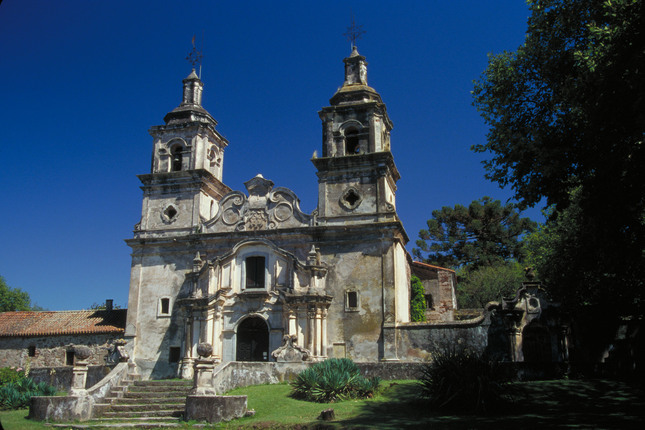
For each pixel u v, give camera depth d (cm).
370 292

================

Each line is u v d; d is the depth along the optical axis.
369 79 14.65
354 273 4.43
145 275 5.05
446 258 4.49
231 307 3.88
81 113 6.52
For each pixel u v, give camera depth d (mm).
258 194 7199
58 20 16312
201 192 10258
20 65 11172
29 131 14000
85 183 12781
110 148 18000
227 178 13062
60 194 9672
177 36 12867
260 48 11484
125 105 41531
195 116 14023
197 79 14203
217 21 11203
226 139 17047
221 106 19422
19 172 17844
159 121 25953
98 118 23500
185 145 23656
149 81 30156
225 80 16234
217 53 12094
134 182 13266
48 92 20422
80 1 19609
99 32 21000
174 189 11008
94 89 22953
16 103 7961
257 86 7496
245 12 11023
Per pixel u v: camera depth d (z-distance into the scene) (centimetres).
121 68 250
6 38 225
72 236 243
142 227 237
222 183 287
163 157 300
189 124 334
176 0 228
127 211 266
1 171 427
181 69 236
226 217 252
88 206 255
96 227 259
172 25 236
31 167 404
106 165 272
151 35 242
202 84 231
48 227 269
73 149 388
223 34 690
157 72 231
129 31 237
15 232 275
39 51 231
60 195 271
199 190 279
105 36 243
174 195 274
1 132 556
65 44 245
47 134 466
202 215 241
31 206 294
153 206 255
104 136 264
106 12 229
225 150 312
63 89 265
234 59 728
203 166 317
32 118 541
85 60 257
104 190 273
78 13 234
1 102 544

================

**THE PROBLEM:** In the listing above, find each line with the word "camera" and copy it.

**WRITTEN RESPONSE:**
For each pixel u v, give camera depth d (cm).
For each pixel u v, give camera depth d (mm).
Per pixel u v: camera depth d (z-distance into the scene) (centimetres).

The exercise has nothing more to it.